PointCNN++: Performant Convolution on Native Points
Lihan Li, Haofeng Zhong, Rui Bu, Mingchao Sun, Wenzheng Chen, Baoquan Chen, Yangyan Li
TL;DR
PointCNN++ introduces a native-point convolution that centers receptive fields on original high-precision points and uses a local voxelization only for kernel mapping, thereby preserving geometric fidelity while achieving high efficiency. The method reframes convolution as a Matrix-Vector Multiplication and Reduction (MVMR) problem and implements highly optimized GPU kernels (MVMR and VVOR) with zero intermediate memory, enabling substantial memory savings and faster training than voxel-based approaches. Empirical results show sub-voxel registration gains and strong memory/latency advantages across multiple GPUs, with KITTI and 3DMatch benchmarks demonstrating state-of-the-art or competitive performance when used as a backbone. The work also provides extensive supplementary material, including Triton implementations and cross-GPU scalability analyses, and promises open-source release to accelerate adoption.
Abstract
Existing convolutional learning methods for 3D point cloud data are divided into two paradigms: point-based methods that preserve geometric precision but often face performance challenges, and voxel-based methods that achieve high efficiency through quantization at the cost of geometric fidelity.

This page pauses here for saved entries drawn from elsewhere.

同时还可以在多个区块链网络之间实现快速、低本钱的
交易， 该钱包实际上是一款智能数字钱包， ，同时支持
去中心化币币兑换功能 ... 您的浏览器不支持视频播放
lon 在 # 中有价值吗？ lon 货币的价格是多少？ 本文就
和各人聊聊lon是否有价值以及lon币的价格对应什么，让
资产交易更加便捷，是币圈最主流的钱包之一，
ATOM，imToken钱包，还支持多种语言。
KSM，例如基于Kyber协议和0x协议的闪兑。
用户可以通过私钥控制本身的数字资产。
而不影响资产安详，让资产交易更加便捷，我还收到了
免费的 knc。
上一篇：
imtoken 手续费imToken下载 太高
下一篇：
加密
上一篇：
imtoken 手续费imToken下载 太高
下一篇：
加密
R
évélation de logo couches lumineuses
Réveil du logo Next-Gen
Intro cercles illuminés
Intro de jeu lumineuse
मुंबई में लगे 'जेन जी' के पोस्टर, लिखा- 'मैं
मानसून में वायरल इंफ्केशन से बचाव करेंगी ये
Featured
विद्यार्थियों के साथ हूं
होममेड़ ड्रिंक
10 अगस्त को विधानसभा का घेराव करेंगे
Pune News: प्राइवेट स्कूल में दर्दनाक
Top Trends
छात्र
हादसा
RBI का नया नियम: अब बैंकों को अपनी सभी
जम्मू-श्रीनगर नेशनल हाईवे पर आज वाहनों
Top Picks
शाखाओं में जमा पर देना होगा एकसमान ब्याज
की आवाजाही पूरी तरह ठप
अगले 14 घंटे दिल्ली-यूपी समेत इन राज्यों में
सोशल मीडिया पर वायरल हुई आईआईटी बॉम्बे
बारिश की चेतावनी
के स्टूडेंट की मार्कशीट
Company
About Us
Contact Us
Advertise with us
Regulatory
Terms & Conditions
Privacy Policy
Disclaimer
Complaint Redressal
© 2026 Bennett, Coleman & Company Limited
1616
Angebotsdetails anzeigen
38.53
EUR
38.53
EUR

This loss of precision is a critical bottleneck for tasks such as point cloud registration. We propose PointCNN++, a novel architectural design that fundamentally mitigates this precision-performance trade-off. It $\textbf{generalizes sparse convolution from voxels to points}$, treating voxel-based convolution as a specialized, degraded case of our more general point-based convolution. First, we introduce a point-centric convolution where the receptive field is centered on the original, high-precision point coordinates. Second, to make this high-fidelity operation performant, we design a computational strategy that operates $\textbf{natively}$ on points. We formulate the convolution on native points as a Matrix-Vector Multiplication and Reduction (MVMR) problem, for which we develop a dedicated, highly-optimized GPU kernel. Experiments demonstrate that PointCNN++ $\textbf{uses an order of magnitude less memory and is several times faster}$ than representative point-based methods. Furthermore, when used as a simple replacement for the voxel-based backbones it generalizes, it $\textbf{significantly improves point cloud registration accuracies while proving both more memory-efficient and faster}$. PointCNN++ shows that preserving geometric detail and achieving high performance are not mutually exclusive, paving the way for a new class of 3D learning with high fidelity and efficiency. Our code will be open sourced.